Measuring the Performance
In the last post, we modified the client to be asynchronous and use the gRPC ListenableFuture API. To avoid running out of memory, the client was modified to have at most 100 active RPCs at a time. As we now see from the server code, performance was bottlenecked on acquiring locks. Since we have removed those, we expect to see a 100x improvement. The same amount of work is done per RPC, but a lot more are happening at the same time. Let’s see if our hypothesis holds:
Before:
$ ./gradlew installDist
$ time ./build/install/kvstore/bin/kvstore
Apr 16, 2018 10:38:42 AM io.grpc.examples.KvRunner runClient
INFO: Did 24.067 RPCs/s
real 1m0.886s
user 0m9.340s
sys 0m1.660s
After:
Apr 16, 2018 10:36:48 AM io.grpc.examples.KvRunner runClient
INFO: Did 2,449.8 RPCs/s
real 1m0.968s
user 0m52.184s
sys 0m20.692s
Wow! From 24 RPCs per second to 2,400 RPCs per second. And we didn’t have to change our API or our client. This is why understanding your code and API semantics is important. By exploiting the properties of the key-value API, namely the independence of operations on different keys, the code is now much faster.
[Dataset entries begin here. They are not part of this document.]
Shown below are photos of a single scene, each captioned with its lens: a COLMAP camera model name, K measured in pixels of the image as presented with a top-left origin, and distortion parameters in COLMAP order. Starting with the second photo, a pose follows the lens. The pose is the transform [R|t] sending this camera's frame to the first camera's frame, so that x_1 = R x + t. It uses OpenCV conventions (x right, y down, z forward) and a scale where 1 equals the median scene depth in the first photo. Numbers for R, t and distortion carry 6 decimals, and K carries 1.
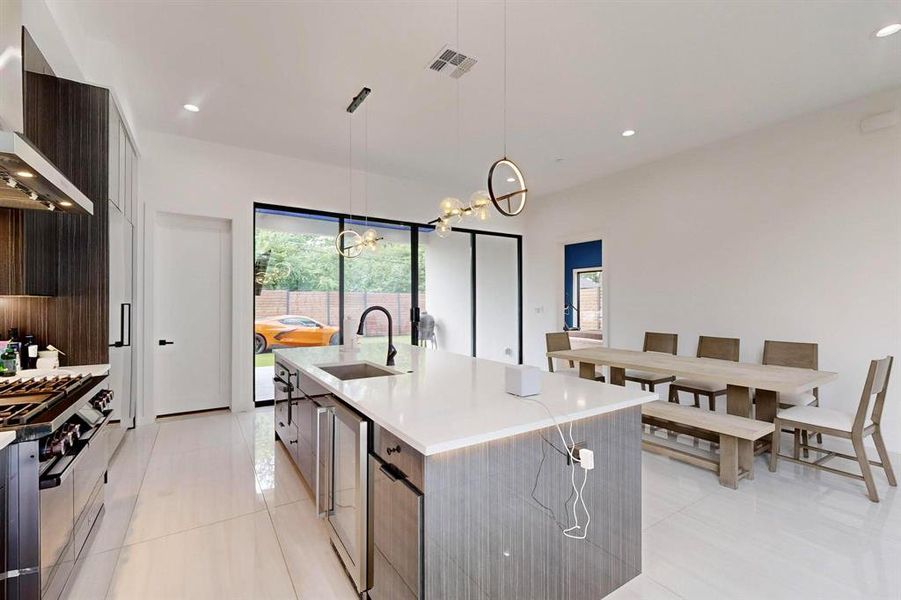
lens RADIAL K [[391.4, 0, 456.4], [0, 391.4, 299.3], [0, 0, 1]] dist [-0.002886, -0.000175]
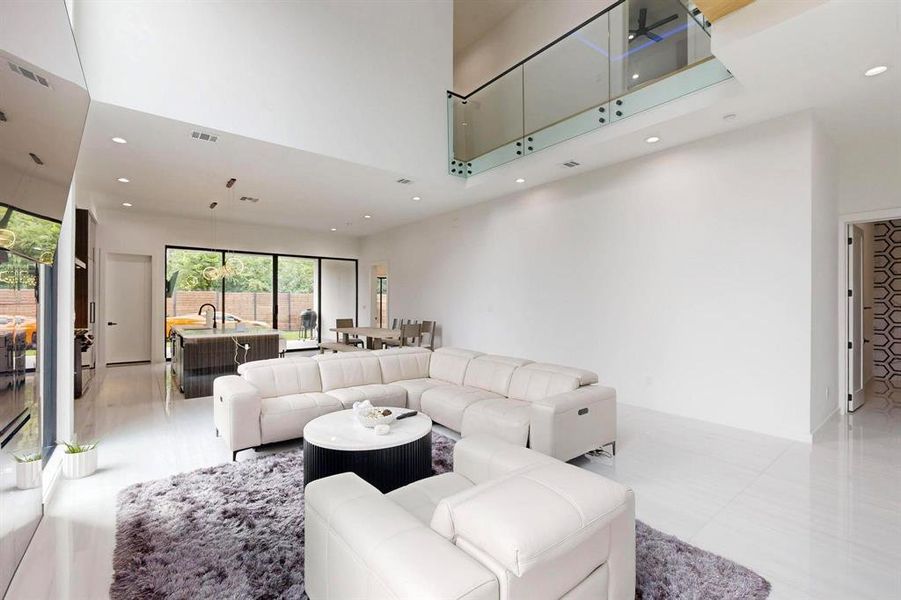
lens RADIAL K [[391.4, 0, 449.0], [0, 391.4, 302.0], [0, 0, 1]] dist [-0.002886, -0.000175]
pose [[0.996726, 0.009569, 0.080290, 0.451981], [-0.010057, 0.999933, 0.005678, -0.009715], [-0.080231, -0.006467, 0.996755, -0.631091]]
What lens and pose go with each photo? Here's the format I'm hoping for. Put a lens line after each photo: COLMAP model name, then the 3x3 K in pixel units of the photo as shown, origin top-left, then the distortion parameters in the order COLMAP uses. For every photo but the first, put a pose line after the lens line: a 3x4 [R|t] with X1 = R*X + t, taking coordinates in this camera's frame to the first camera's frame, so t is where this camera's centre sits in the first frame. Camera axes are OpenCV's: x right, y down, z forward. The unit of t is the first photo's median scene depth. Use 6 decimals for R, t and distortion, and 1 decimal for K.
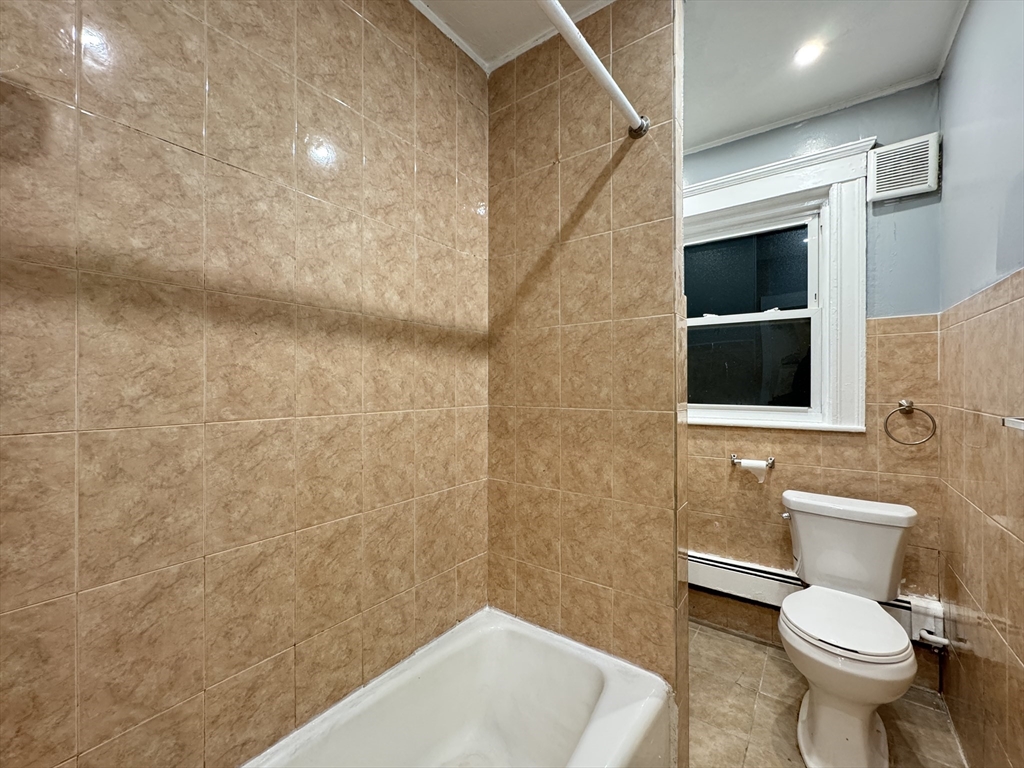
lens RADIAL K [[416.2, 0, 513.0], [0, 416.2, 385.4], [0, 0, 1]] dist [-0.001910, 0.000195]
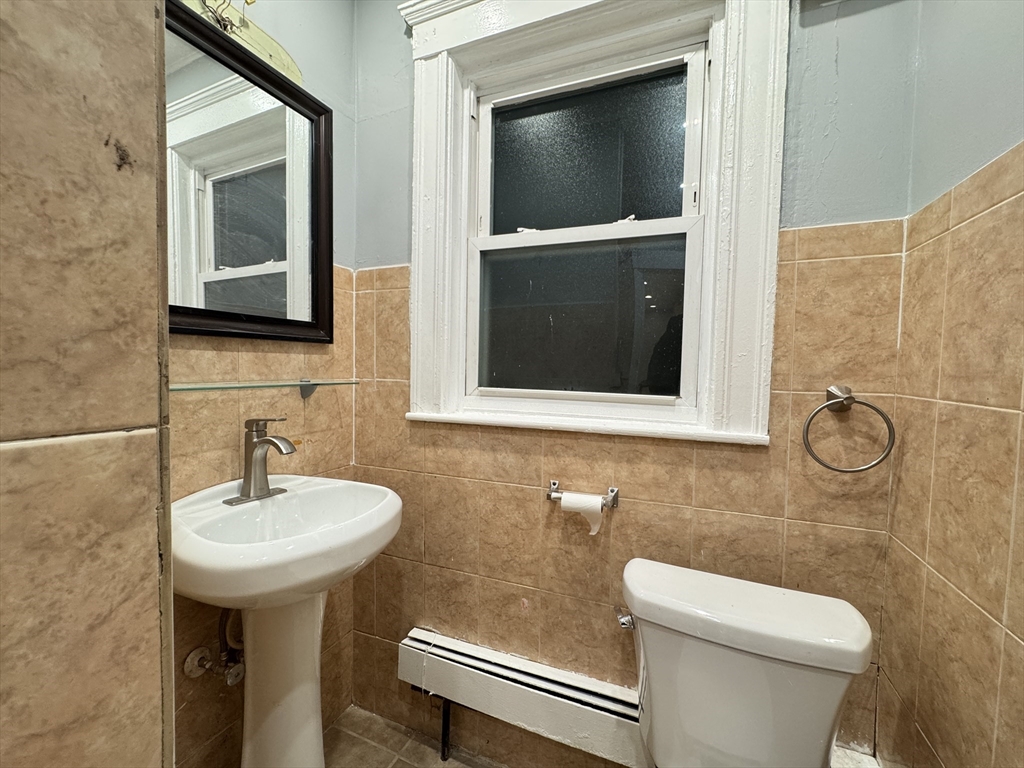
lens RADIAL K [[416.2, 0, 511.4], [0, 416.2, 385.6], [0, 0, 1]] dist [-0.001910, 0.000195]
pose [[0.972369, 0.015357, 0.232942, 0.395450], [-0.023956, 0.999130, 0.034127, 0.025774], [-0.232216, -0.038764, 0.971892, 0.551502]]
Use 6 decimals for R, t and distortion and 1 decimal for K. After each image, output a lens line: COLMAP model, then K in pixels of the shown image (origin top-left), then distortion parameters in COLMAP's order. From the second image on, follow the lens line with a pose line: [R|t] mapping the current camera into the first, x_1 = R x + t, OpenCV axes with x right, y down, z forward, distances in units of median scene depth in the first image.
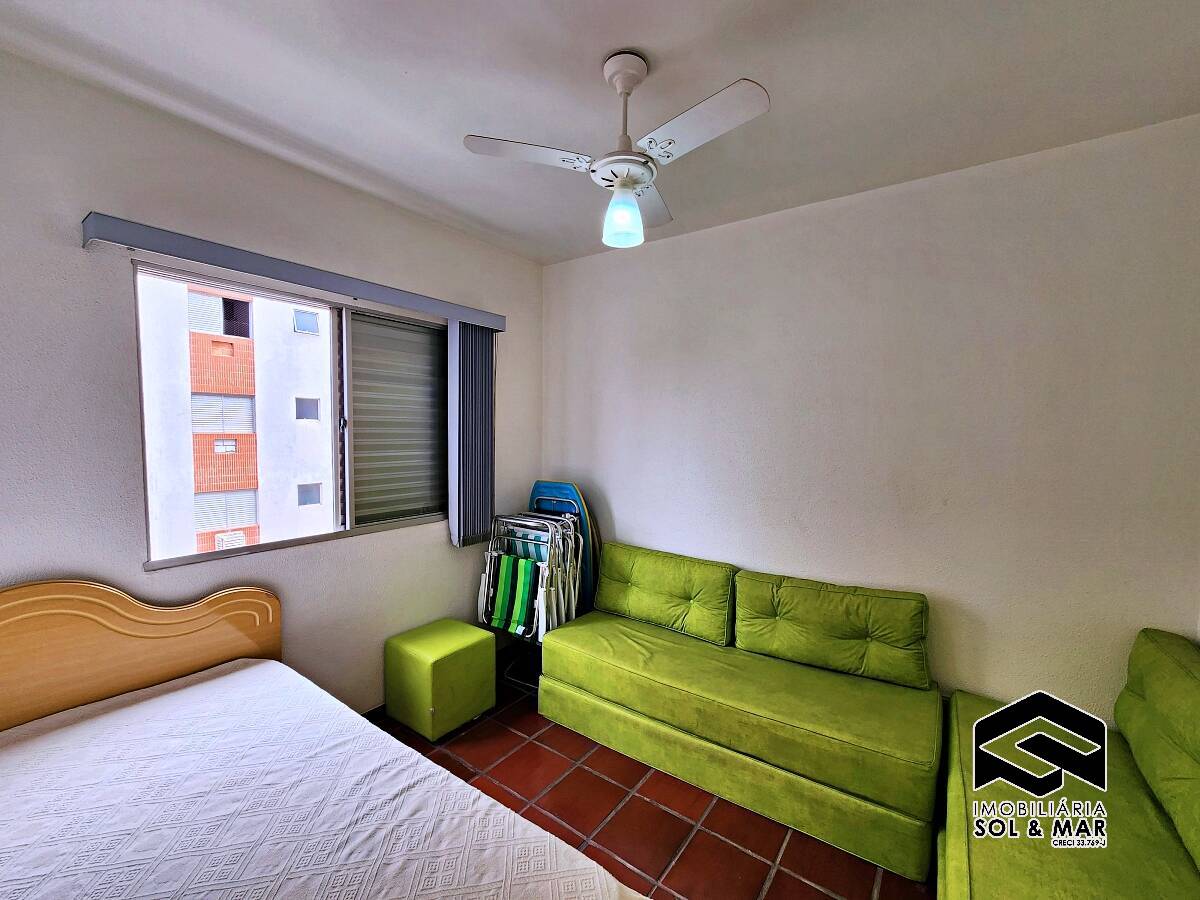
lens RADIAL K [[493.6, 0, 602.1], [0, 493.6, 452.6], [0, 0, 1]] dist [-0.003470, 0.001647]
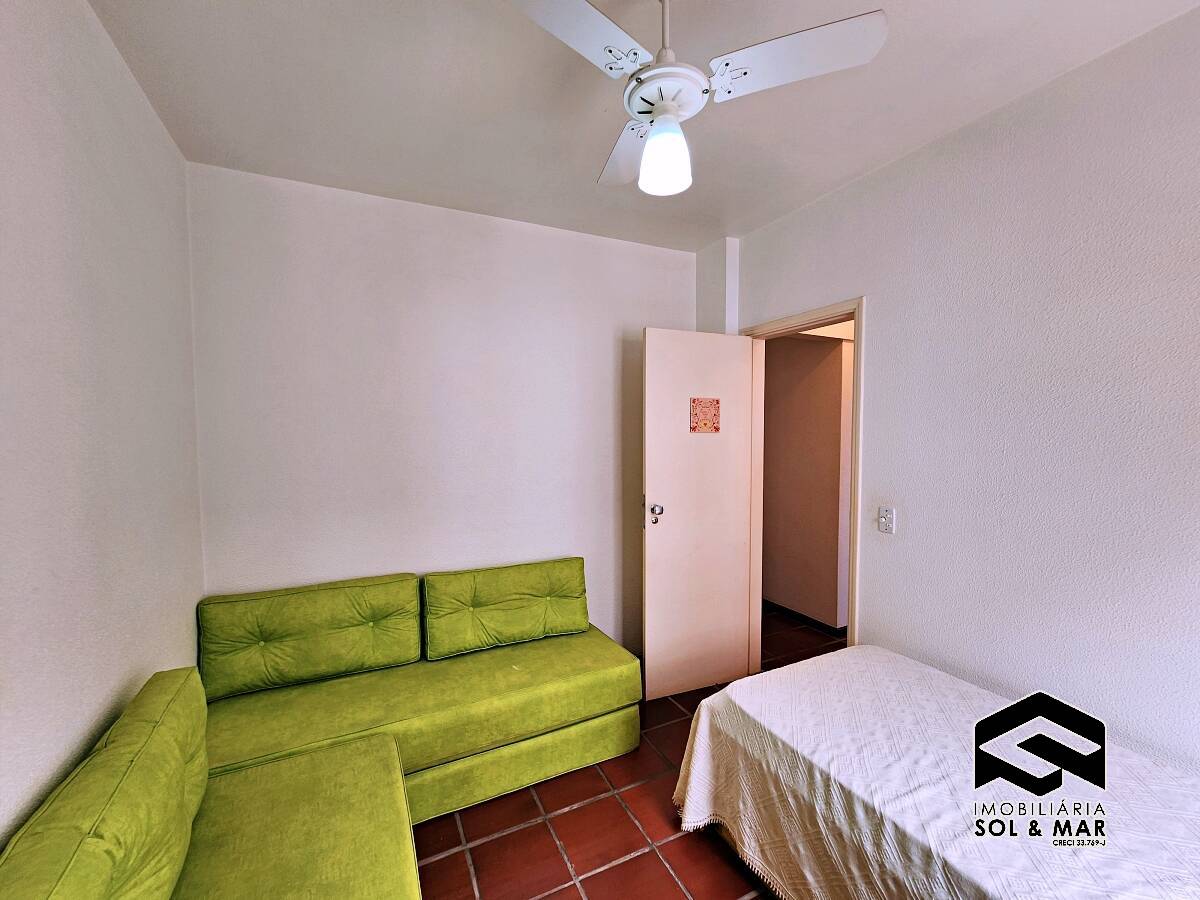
lens RADIAL K [[493.6, 0, 601.8], [0, 493.6, 455.1], [0, 0, 1]] dist [-0.003470, 0.001647]
pose [[-0.887112, -0.027045, 0.460762, -0.157043], [0.016800, 0.995728, 0.090790, -0.046773], [-0.461249, 0.088282, -0.882868, 1.160046]]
One noteworthy artifact of this code is the user
timing in the results. Previously the user time
was only 9 seconds, meaning that the CPU was active only 9 of the 60 seconds the code was running.
Afterwards, the usage went up by more than 5x to 52 seconds. The reason is that more CPU cores are
active. The KvServer
is simulating work by sleeping for a few milliseconds. In a real
application, it would be doing useful work and not have such a dramatic change. Rather than
scaling per the number of RPCs, it would scale per the number of cores. Thus, if your machine had
12 cores, you would expect to see a 12x improvement. Still not bad though!
More Errors
If you run this code yourself, you will see a lot more log spam in the form:
Apr 16, 2018 10:38:40 AM io.grpc.examples.KvClient$3 onFailure
INFO: Key not found
io.grpc.StatusRuntimeException: NOT_FOUND
The reason is that the new version of the code makes API level race conditions more apparent. With 100 times as many RPCs happening, the chance of updates and deletes colliding with each other is more likely. To solve this we will need to modify the API definition. Stay tuned for the next post showing how to fix this.
Conclusion
There are a lot of opportunities to optimize your gRPC code. To take advantage of these, you need to understand what your code is doing. This post shows how to convert a lock-based service into a low-contention, lock-free service. Always make sure to measure before and after your changes.
In Part 3, we will optimize the code even further. 2,400 RPC/s is just the beginning!